Written request 1 » Repeat the part of the specimen catalog listing that starts with the line containing "order: Asterales" and runs through the end of the listing, with both ends included.

Supplied text »
►

A common indicator is the emergence of shadow IT systems or manual workarounds, as users bypass new SAP processes to cling to familiar routines. This typically results in surging help desk tickets for basic tasks and excessive reliance on "super users" for routine operations, revealing a lack of broad-based competence.

When target processes fail to align with actual work execution, users revert to legacy routines. This is especially evident when programs prioritize "template compliance" over operational fit, or approve deviations without clear rationale and ownership. In practice, users resist not the system itself, but the friction and risks introduced into their daily workflows.¹

Many programs over-index on communication (townhalls, newsletters, training calendars) while under-investing in continuous, role-specific involvement in decisions that directly alter work: fit–gap sign-offs, exception handling, reporting definitions, authorization concepts, and cutover procedures. When engagement does not influence decisions, users correctly conclude their input is non-binding and disengage.²

Training attendance is often used as the proxy for readiness. Yet competence in S/4HANA is demonstrated through task performance under realistic conditions: master data variance, edge cases, timing pressure, and cross-functional dependencies.³ When capability is not validated through practice, defects appear as "adoption problems" in production.

◄

(Stored data entries)
►

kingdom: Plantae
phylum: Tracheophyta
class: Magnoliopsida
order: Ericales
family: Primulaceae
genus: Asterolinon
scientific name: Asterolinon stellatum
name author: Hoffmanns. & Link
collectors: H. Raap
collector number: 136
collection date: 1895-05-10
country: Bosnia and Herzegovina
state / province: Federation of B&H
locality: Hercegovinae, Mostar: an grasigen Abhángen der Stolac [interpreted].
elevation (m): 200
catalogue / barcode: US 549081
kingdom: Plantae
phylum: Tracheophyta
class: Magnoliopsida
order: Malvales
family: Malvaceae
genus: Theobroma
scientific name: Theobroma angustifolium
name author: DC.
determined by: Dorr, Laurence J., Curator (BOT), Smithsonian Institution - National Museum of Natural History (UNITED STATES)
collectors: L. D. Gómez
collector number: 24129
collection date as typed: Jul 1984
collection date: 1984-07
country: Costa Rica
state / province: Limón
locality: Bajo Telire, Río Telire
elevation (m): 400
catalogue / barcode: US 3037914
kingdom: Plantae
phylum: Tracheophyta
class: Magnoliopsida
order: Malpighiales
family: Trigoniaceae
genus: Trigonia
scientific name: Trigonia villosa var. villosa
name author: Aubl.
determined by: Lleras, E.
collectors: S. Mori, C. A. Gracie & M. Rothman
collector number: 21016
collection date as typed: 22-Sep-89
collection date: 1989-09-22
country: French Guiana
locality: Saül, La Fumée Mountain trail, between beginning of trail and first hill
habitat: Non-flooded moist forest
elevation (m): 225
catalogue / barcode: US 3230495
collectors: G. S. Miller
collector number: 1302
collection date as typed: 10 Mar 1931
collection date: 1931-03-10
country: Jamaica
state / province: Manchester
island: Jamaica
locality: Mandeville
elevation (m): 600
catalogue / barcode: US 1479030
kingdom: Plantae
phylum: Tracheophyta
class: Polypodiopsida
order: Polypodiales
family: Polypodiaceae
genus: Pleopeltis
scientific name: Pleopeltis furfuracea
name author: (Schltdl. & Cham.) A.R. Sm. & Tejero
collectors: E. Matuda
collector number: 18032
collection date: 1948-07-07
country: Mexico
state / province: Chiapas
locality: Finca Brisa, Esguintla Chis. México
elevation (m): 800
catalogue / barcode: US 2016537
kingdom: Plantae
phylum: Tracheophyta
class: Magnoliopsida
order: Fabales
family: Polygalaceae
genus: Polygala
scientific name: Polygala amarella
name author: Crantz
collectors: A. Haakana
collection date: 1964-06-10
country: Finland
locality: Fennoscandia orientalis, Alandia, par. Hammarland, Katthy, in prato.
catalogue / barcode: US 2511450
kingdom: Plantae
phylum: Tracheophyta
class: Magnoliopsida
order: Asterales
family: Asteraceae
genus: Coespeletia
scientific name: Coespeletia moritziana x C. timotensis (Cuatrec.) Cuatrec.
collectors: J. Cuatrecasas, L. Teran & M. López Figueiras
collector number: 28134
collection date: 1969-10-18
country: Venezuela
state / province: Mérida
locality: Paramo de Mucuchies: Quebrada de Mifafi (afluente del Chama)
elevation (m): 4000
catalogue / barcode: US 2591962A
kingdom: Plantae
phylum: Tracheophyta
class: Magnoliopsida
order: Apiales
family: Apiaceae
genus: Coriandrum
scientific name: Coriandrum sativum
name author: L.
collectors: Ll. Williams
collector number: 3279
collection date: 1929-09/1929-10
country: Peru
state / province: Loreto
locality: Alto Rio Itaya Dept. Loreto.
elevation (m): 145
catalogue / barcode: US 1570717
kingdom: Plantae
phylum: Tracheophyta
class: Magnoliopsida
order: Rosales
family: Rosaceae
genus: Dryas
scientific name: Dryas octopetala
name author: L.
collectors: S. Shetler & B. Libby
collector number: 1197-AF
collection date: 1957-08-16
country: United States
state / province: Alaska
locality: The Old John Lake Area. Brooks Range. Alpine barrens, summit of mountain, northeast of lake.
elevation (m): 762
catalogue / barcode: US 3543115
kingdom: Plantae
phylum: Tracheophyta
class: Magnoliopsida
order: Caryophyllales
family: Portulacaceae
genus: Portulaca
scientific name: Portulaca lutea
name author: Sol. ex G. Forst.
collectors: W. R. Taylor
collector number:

◄

Written request 2 » According to the SAP adoption passage, what is often used as the proxy for readiness?

Finished answer 1 »
order: Asterales
family: Asteraceae
genus: Coespeletia
scientific name: Coespeletia moritziana x C. timotensis (Cuatrec.) Cuatrec.
collectors: J. Cuatrecasas, L. Teran & M. López Figueiras
collector number: 28134
collection date: 1969-10-18
country: Venezuela
state / province: Mérida
locality: Paramo de Mucuchies: Quebrada de Mifafi (afluente del Chama)
elevation (m): 4000
catalogue / barcode: US 2591962A
kingdom: Plantae
phylum: Tracheophyta
class: Magnoliopsida
order: Apiales
family: Apiaceae
genus: Coriandrum
scientific name: Coriandrum sativum
name author: L.
collectors: Ll. Williams
collector number: 3279
collection date: 1929-09/1929-10
country: Peru
state / province: Loreto
locality: Alto Rio Itaya Dept. Loreto.
elevation (m): 145
catalogue / barcode: US 1570717
kingdom: Plantae
phylum: Tracheophyta
class: Magnoliopsida
order: Rosales
family: Rosaceae
genus: Dryas
scientific name: Dryas octopetala
name author: L.
collectors: S. Shetler & B. Libby
collector number: 1197-AF
collection date: 1957-08-16
country: United States
state / province: Alaska
locality: The Old John Lake Area. Brooks Range. Alpine barrens, summit of mountain, northeast of lake.
elevation (m): 762
catalogue / barcode: US 3543115
kingdom: Plantae
phylum: Tracheophyta
class: Magnoliopsida
order: Caryophyllales
family: Portulacaceae
genus: Portulaca
scientific name: Portulaca lutea
name author: Sol. ex G. Forst.
collectors: W. R. Taylor
collector number:

Finished answer 2 » Training attendance.